Un altro problema che la legge pone è lo scioglimento automatico del matrimonio al momento del cambio anagrafico del nome. Non potendo, per il nostro stato, due persone dello stesso sesso essere sposati, si assiste alla triste pratica di vedere divorziate d’ufficio le poche coppie che resistono a questa vicenda ancora tanto problematica in Italia. È molto triste per me, che ho visto sgretolarsi il mio matrimonio perché trans, assistere alle accorate battaglie delle coppie che invece si amano al di là del genere, e che vengono separate con la forza.
Forse, al di là della legge, quello che manca in Italia, è quello che si diceva all’inizio, un riconoscimento dell’esistenza delle persone transessuali, non come un fenomeno da baraccone e della notte, possibile solo grazie a chirurghi senza scrupoli e faccendieri, ma come una condizione possibile dell’essere umano. I/Le transessuali sono ancora ghettizzat* e stigmatizzat* e vivono nella paura di perdere tutto.

Almeno questa è in parte la mia esperienza.

Quando si è trattato di recarmi dal giudice per la separazione, la paura di trovarmi davanti ad un “bacchettone”, che storcesse il naso di fronte ad un genitore trans (cosa che molti avvocati mi dicevano) e che potesse far intervenire i servizi sociali con quanto ne consegue, mi ha predisposto a essere poco combattivo nei confronti dei soprusi dell’ex partner, teso soltanto al fatto che la procedura finisse senza intoppi e che io potessi avere i figli affidati in un affidamento congiunto.

Un’altra triste esperienza attraverso cui sono dovuto passare, quasi un pedaggio per quelli che ancora considerano il transessualismo una scelta, è la perdita del lavoro per motivi transfobici. L’organizzazione in cui lavoravo, mi ha creato una situazione di mobbing pesantissimo, fino ad impedirmi di proseguire nella mia attività, che io stesso avevo fatto nascere e fatto crescere al livello attuale. Ed il tema del lavoro è particolarmente sensibile per la comunità transessuale. I/Le transesual* hanno sempre avuto problemi di un’occupazione che andasse la di là della prostituzione (ma anche questo è un cliché che va sfatato, perché. al di là della considerazione morale che ognuno può dare su questo lavoro, “solo” il 30% de* transessual* si prostituisce. Quindi c’è un 70% di ragazze e ragazzi, uomini e donne che cercano un’altra occupazione), ed in un momento di crisi come questo, siamo chiaramente tra le categorie più deboli, quell* che, a detta anche delle ricerche in merito, non troveranno mai lavoro.

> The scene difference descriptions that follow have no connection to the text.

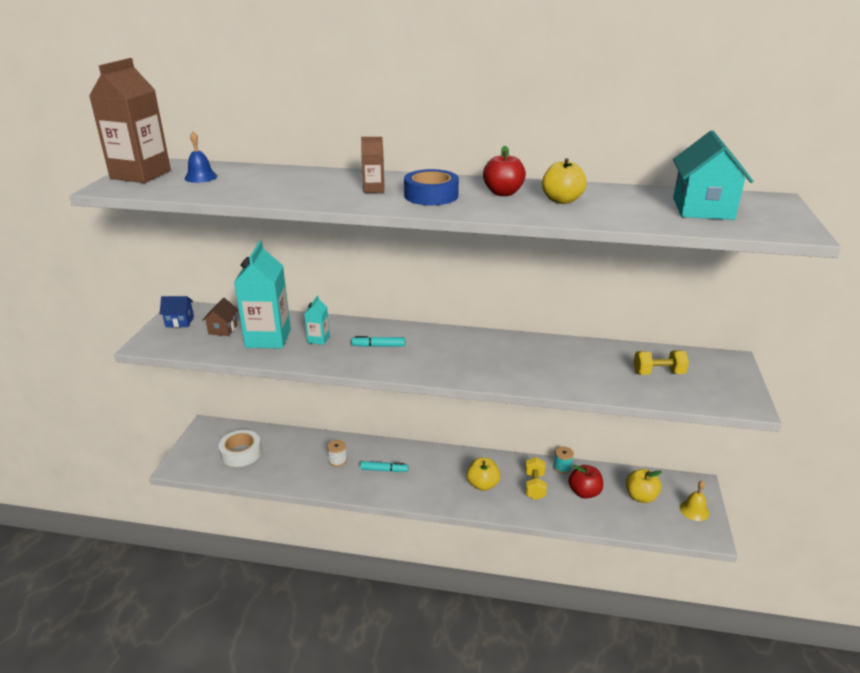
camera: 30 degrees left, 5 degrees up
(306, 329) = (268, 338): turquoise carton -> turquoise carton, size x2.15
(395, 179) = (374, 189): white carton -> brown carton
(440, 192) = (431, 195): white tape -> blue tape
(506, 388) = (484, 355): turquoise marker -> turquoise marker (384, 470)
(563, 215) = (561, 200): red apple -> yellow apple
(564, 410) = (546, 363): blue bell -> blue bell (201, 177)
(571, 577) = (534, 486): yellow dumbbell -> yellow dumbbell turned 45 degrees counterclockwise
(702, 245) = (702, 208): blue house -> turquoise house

E per chi non ricerca modi alternativi di vivere, quale prospettiva di esistenza dignitosa senza un lavoro?

Io ho transizionato tardi, perché fin dalla adolescenza ero spaventato dall'immagine che la persona transessuale morisse sola ed abbandonata, in mezzo all'indigenza  Per alcune cose mi sbagliavo, ma per altre temo, che nella situazione attuale, potrei avere avuto ragione.